06/06/2012

Santa Catarina é a Única Plataforma de Negócios do País




A opinião é uniforme: a Resolução do Senado 13/12 que unificou a alíquota do ICMS interestadual sobre importados em 4%, não obstante as inúmeras lacunas e incertezas relativas à sua aplicação, irá afetar a economia catarinense.

Mas como? As respostas dos próprios catarinenses até o momento revelam um claro viés emocional.

Quando tomamos os números, podemos observar que o benefício fiscal de crédito presumido do ICMS concedido às empresas utilizarem os portos alfandegados do Estado acarreta um passivo fiscal à Fazenda local. É dinheiro que poderia ir para ações sociais e de infraestrutura.
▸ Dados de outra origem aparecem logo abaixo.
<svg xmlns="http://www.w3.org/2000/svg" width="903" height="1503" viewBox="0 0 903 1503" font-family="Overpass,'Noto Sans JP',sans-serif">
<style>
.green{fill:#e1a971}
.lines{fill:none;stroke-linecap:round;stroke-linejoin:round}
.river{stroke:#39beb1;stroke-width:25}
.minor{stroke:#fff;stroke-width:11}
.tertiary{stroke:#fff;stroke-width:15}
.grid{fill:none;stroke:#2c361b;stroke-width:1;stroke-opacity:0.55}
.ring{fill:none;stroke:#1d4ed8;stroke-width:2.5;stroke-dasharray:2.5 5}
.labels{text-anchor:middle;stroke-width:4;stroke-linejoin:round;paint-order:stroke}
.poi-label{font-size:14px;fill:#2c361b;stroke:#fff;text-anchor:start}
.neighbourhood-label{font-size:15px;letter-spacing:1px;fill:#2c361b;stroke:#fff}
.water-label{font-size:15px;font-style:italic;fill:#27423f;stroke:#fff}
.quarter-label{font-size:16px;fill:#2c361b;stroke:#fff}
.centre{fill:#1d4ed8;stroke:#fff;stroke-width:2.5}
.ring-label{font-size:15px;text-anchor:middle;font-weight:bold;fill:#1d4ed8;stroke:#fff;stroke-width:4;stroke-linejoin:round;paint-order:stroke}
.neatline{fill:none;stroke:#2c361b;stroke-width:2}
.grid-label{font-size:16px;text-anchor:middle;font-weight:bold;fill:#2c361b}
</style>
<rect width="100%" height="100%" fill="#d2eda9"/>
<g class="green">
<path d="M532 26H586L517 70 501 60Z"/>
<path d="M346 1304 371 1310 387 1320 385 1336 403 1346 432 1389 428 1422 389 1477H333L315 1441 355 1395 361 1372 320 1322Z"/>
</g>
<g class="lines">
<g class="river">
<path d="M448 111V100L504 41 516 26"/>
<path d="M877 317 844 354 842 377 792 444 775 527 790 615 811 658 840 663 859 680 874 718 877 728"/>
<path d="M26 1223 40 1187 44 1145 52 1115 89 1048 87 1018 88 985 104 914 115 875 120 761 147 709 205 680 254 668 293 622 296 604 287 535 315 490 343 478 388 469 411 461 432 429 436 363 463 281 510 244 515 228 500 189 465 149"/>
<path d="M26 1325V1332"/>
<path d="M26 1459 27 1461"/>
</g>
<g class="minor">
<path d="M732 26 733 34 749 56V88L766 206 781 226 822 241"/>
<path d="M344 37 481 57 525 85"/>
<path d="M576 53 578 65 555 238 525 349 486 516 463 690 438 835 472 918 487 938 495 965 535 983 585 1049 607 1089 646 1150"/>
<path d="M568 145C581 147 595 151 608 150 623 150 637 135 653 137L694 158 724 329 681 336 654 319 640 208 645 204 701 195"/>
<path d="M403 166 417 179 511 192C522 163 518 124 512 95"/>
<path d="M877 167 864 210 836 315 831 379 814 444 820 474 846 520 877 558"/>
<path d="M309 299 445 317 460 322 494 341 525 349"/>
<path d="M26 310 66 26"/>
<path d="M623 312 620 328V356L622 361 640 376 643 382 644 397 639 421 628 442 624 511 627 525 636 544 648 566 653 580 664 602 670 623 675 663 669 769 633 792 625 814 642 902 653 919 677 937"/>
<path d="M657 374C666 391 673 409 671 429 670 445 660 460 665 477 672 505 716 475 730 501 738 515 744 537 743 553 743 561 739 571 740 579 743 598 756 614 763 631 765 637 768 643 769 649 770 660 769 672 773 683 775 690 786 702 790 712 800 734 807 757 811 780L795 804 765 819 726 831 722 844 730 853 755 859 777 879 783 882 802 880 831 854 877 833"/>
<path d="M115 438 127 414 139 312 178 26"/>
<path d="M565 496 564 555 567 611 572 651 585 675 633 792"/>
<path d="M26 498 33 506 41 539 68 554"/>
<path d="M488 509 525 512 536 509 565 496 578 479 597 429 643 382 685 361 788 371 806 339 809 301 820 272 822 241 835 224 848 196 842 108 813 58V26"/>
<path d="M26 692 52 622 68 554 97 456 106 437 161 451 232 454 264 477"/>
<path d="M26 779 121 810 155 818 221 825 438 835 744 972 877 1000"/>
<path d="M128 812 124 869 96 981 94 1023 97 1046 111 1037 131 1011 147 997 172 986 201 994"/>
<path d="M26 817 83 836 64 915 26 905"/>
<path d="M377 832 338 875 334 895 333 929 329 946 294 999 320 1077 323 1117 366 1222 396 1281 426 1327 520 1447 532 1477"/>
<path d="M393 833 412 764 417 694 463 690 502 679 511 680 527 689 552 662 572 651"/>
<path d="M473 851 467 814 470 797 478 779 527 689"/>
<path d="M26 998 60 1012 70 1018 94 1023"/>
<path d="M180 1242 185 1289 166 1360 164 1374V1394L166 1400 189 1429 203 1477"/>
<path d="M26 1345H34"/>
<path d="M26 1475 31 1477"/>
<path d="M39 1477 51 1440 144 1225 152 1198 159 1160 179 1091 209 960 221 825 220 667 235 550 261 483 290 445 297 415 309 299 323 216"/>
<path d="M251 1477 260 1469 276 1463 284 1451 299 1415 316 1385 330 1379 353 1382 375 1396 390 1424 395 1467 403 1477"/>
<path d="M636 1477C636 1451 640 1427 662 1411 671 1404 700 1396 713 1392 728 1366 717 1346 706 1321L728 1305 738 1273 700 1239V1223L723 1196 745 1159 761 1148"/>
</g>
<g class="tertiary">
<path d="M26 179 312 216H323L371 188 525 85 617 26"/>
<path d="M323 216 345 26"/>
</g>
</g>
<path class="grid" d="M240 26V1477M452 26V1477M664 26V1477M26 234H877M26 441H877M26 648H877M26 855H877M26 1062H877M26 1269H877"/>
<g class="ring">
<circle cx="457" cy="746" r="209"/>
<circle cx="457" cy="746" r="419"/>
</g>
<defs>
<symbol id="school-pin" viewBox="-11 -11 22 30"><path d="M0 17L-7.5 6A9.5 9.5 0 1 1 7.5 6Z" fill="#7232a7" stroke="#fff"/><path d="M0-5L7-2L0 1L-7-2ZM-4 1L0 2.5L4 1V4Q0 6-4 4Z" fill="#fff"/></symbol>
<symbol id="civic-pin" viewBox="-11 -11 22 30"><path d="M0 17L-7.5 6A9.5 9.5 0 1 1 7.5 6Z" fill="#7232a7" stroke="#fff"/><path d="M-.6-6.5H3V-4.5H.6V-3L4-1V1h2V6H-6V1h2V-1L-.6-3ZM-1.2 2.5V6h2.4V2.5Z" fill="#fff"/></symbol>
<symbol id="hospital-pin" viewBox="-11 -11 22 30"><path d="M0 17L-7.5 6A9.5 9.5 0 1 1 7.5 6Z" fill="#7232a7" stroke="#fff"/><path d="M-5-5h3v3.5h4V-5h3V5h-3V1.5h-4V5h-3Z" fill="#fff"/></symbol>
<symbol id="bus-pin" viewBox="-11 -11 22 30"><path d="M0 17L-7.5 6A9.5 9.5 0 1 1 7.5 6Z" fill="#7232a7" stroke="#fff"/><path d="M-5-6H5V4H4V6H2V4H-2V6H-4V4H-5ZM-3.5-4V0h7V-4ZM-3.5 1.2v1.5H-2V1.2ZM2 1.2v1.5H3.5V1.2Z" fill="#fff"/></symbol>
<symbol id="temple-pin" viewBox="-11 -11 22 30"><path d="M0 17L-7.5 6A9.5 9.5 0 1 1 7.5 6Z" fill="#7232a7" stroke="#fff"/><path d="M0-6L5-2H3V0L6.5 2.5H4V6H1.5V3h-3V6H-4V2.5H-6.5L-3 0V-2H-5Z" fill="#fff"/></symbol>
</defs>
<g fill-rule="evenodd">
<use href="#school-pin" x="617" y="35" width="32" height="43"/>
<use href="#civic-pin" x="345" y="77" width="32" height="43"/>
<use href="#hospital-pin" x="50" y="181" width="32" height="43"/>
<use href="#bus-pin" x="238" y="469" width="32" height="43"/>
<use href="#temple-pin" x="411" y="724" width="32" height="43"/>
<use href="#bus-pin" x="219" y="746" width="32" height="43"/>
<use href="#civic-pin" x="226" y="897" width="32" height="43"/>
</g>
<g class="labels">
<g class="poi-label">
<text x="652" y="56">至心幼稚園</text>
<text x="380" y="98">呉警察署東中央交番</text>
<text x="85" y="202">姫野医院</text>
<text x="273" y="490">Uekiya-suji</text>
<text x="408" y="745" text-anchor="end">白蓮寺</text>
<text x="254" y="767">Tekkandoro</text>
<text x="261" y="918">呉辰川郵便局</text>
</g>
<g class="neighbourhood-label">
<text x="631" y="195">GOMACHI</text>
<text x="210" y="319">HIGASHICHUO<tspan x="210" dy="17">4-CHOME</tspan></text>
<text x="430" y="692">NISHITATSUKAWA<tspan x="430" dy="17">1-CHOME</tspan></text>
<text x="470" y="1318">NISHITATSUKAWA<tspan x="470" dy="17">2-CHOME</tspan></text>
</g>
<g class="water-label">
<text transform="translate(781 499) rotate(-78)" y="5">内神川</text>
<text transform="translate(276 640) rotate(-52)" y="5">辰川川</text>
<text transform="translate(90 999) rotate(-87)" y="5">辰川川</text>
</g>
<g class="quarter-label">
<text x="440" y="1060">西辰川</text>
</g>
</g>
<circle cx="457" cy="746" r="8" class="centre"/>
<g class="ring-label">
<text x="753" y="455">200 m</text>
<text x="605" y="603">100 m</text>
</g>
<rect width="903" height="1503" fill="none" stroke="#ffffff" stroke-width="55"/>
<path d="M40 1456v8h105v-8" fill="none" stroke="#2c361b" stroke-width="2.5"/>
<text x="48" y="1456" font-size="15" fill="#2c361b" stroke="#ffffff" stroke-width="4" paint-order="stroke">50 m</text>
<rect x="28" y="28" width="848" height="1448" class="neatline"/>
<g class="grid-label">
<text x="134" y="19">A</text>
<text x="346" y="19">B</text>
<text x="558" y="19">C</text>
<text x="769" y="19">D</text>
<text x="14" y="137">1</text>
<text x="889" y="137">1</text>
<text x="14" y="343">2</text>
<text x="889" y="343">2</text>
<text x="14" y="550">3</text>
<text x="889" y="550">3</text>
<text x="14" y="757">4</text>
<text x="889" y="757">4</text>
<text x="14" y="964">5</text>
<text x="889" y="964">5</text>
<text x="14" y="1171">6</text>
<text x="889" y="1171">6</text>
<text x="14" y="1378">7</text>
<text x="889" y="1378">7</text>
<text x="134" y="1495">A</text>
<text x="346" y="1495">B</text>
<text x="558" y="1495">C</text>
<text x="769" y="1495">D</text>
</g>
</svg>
Mas então por que tanta celeuma com o fim dos benefícios fiscais. A questão não é fiscal, é econômica.

Os benefícios fiscais geram o que os economistas chamam de externalidades, isto é, movimentação econômica e logística local que gera renda e, eventualmente, maior arrecadação de outros tributos, mas, neste caso, federais, a qual está sujeita a repasses da União.

A unificação do ICMS interestadual em 4% é então positiva para a gestão fiscal do Estado, porém maléfica quando pode acarretar a fuga de operadores econômicos, reduzindo assim as externalidades.
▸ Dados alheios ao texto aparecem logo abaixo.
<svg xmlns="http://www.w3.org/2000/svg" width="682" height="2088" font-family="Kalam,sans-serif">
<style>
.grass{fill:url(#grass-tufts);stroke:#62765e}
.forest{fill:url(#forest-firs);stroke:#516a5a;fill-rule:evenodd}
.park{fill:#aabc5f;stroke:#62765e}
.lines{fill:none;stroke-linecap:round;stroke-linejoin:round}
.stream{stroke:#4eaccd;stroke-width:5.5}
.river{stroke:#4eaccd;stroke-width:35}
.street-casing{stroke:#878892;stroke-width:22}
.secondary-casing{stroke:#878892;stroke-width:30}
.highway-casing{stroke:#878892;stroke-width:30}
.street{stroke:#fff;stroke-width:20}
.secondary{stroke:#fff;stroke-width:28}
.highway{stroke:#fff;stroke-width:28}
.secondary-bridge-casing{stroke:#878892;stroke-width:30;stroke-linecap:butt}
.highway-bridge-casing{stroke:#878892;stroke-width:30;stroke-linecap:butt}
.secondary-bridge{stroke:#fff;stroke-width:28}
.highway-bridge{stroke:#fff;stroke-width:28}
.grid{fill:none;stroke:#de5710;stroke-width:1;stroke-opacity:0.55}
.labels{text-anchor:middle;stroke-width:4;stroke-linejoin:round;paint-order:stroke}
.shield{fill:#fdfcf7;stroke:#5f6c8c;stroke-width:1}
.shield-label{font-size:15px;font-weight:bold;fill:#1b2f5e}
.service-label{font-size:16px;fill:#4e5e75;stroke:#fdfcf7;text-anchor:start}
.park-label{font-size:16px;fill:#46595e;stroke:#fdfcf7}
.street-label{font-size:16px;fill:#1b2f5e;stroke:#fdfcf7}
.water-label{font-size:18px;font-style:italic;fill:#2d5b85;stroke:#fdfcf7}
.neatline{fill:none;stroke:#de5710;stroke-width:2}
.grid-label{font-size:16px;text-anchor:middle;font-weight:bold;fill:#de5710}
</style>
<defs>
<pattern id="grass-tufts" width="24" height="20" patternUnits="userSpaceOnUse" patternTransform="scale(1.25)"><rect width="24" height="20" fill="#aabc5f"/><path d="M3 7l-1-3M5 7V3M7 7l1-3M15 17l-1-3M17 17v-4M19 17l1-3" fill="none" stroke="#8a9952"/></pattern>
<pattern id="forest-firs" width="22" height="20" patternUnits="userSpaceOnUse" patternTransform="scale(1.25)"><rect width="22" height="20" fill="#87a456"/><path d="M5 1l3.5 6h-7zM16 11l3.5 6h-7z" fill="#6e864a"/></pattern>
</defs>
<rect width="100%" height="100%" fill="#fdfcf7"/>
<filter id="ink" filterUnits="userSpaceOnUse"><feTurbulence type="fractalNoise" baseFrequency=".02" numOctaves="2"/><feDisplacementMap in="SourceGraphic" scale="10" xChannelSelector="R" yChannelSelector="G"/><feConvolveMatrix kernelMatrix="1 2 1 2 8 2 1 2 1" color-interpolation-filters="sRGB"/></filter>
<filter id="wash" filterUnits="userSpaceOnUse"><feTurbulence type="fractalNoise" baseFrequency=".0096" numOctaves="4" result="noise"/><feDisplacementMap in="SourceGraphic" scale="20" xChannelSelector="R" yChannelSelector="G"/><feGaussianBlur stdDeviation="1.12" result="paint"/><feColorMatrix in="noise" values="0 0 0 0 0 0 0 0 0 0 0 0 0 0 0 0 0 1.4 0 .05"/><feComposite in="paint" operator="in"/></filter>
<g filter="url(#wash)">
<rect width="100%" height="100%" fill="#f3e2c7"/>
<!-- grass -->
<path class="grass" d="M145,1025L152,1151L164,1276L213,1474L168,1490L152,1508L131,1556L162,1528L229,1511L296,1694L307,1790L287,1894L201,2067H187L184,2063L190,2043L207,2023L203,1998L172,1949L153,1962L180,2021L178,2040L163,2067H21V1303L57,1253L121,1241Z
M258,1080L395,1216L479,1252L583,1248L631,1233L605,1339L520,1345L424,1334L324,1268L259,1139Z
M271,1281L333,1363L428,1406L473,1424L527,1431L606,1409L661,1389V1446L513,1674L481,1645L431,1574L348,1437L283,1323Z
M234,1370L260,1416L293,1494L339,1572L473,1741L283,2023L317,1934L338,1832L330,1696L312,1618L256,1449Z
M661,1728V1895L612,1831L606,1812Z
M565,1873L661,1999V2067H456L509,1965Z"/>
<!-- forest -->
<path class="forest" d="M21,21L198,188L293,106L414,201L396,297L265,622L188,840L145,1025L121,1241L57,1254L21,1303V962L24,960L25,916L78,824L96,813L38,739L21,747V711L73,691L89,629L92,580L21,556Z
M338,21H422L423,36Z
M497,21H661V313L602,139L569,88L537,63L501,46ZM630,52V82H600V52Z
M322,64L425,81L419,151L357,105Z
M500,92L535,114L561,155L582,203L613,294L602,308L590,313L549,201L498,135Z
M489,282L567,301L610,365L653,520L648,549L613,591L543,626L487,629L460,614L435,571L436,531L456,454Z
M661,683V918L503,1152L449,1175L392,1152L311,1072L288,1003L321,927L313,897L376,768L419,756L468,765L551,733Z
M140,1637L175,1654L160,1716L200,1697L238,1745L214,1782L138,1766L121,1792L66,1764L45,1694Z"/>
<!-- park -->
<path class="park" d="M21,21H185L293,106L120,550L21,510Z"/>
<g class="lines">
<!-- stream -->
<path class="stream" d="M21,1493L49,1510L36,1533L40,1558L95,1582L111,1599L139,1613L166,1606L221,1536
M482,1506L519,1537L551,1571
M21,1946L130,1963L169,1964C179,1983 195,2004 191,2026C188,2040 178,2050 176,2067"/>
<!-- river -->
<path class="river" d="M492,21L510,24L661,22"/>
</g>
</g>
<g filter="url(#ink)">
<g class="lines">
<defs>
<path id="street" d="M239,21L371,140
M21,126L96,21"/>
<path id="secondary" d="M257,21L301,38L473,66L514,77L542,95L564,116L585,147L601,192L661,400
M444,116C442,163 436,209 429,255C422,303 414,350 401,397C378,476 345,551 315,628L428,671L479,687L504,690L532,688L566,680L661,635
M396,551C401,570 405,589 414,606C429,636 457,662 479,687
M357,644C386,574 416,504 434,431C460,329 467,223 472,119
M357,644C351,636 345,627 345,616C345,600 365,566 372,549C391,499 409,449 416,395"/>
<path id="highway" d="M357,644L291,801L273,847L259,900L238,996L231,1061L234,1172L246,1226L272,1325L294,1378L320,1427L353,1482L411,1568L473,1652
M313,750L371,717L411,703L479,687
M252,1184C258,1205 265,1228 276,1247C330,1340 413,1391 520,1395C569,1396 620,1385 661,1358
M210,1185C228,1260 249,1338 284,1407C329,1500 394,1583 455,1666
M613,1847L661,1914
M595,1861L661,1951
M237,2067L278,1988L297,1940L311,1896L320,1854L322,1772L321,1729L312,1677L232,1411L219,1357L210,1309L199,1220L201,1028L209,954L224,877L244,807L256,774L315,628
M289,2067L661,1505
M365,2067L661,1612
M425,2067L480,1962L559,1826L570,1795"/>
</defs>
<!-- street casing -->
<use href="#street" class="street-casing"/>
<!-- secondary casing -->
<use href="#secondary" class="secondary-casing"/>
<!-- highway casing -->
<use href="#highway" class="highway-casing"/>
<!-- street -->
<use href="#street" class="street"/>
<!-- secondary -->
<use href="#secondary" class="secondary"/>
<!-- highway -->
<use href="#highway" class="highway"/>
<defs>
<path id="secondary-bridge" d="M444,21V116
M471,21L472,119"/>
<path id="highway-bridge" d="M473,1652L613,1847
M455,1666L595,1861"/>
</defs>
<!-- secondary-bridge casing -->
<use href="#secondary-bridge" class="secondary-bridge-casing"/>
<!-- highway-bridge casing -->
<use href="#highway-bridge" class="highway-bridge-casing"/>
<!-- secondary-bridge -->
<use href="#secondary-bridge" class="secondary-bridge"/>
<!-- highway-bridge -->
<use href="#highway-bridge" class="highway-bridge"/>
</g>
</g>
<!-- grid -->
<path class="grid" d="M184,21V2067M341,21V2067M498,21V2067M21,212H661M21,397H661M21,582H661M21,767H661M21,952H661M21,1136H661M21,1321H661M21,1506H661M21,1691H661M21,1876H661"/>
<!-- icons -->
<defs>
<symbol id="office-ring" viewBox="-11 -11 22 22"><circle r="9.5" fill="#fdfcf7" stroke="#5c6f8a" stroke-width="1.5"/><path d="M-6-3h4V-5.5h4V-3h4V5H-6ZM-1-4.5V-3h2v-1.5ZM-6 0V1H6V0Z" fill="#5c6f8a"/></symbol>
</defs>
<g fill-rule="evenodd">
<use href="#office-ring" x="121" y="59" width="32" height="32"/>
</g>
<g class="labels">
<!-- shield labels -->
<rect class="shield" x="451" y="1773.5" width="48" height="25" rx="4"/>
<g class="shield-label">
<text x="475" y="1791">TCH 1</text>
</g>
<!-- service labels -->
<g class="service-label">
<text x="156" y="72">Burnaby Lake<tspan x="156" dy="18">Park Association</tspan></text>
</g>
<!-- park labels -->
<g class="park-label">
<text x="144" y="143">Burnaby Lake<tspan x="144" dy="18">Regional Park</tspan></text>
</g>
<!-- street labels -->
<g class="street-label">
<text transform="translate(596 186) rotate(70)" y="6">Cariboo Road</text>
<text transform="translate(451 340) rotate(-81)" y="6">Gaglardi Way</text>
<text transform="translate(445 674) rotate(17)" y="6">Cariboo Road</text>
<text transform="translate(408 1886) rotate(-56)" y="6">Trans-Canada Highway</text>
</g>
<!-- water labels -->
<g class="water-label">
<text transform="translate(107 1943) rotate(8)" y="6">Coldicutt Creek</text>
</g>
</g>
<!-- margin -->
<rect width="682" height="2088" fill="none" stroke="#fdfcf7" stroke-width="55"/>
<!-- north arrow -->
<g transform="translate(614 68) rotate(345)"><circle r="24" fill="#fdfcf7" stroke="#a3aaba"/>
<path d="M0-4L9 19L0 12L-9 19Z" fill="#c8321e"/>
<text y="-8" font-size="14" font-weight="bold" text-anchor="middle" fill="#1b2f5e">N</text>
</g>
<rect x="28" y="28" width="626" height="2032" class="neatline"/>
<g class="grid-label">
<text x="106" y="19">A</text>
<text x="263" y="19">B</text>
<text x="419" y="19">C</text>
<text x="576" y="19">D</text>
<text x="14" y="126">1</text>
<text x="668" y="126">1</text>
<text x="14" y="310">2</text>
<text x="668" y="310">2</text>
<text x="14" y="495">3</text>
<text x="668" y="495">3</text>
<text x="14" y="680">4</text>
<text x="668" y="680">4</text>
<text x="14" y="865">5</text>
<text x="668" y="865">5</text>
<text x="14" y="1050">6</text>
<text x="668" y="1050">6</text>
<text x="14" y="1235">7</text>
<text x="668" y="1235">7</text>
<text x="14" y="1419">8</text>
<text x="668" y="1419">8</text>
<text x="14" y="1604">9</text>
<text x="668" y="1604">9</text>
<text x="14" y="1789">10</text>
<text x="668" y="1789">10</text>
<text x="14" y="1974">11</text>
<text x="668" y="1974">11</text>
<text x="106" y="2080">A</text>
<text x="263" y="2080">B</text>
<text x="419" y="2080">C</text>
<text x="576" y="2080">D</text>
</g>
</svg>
Posto de forma mais objetiva a questão a ser respondida é: como manter ou fazer crescer as externalidades econômicas em Santa Catarina com um novo indutor que não sejam os benefícios fiscais?

Esta é a questão que o iremos levantar opções de resposta na Palestra “Unificação do ICMS Interestadual de Importados – Impactos em Santa Catarina”a ser realizada no próximo dia 13/06 às 18h30 no Auditório do Porto de Itajaí e no dia 14/06 na Associação Comercial de Joinvile.

Adianto um insight: os números de Santa Catarina revelam também um grande equilíbrio econômico regional, dos modais de transporte e entre exportação e importação. Este equilíbrio é típico de plataforma de negócios, como Hong Kong, por exemplo.

O conceito não se aplica a outros Estados. Em São Paulo, temos uma divisão econômica muito clara entre interior e a capital com forte imbalance logístico em função do Porto de Santos.

No Nordeste temos deficiências ainda grandes logísticas, infraestruturais e de capacitação de pessoas. Minas Gerais não tem porto e o Espírito Santo é muito distante do eixo econômico principal que é o sul e o sudeste. O Rio de Janeiro sofre de problemas crônicos com insegurança e corrupção.

A ideia é mostrar aos catarinenses um diagnóstico, e alguns prognósticos, ambos com embasamento técnico e sistemático, a partir do conceito de plataforma de negócios, nunca utilizado no país.

(O autor Claudio César Soares, 49, é Diretor da Export Manager Trading School)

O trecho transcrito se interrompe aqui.